§ Entries provided:
((

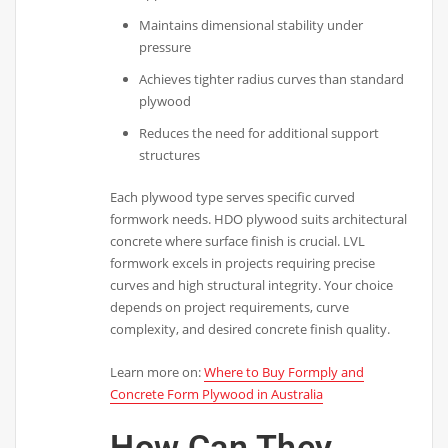
Maintains dimensional stability under
pressure
Achieves tighter radius curves than standard
plywood
Reduces the need for additional support
structures
Each plywood type serves specific curved
formwork needs. HDO plywood suits architectural
concrete where surface finish is crucial. LVL
formwork excels in projects requiring precise
curves and high structural integrity. Your choice
depends on project requirements, curve
complexity, and desired concrete finish quality.
Learn more on:
Where to Buy Formply and
Concrete Form Plywood in Australia
How Can They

))

§ Problem description: Reproduce all the data as it stands. The pictures are not part of the copy.

§ Exercise answer:
Maintains dimensional stability under
pressure
Achieves tighter radius curves than standard
plywood
Reduces the need for additional support
structures
Each plywood type serves specific curved
formwork needs. HDO plywood suits architectural
concrete where surface finish is crucial. LVL
formwork excels in projects requiring precise
curves and high structural integrity. Your choice
depends on project requirements, curve
complexity, and desired concrete finish quality.
Learn more on:
Where to Buy Formply and
Concrete Form Plywood in Australia
How Can They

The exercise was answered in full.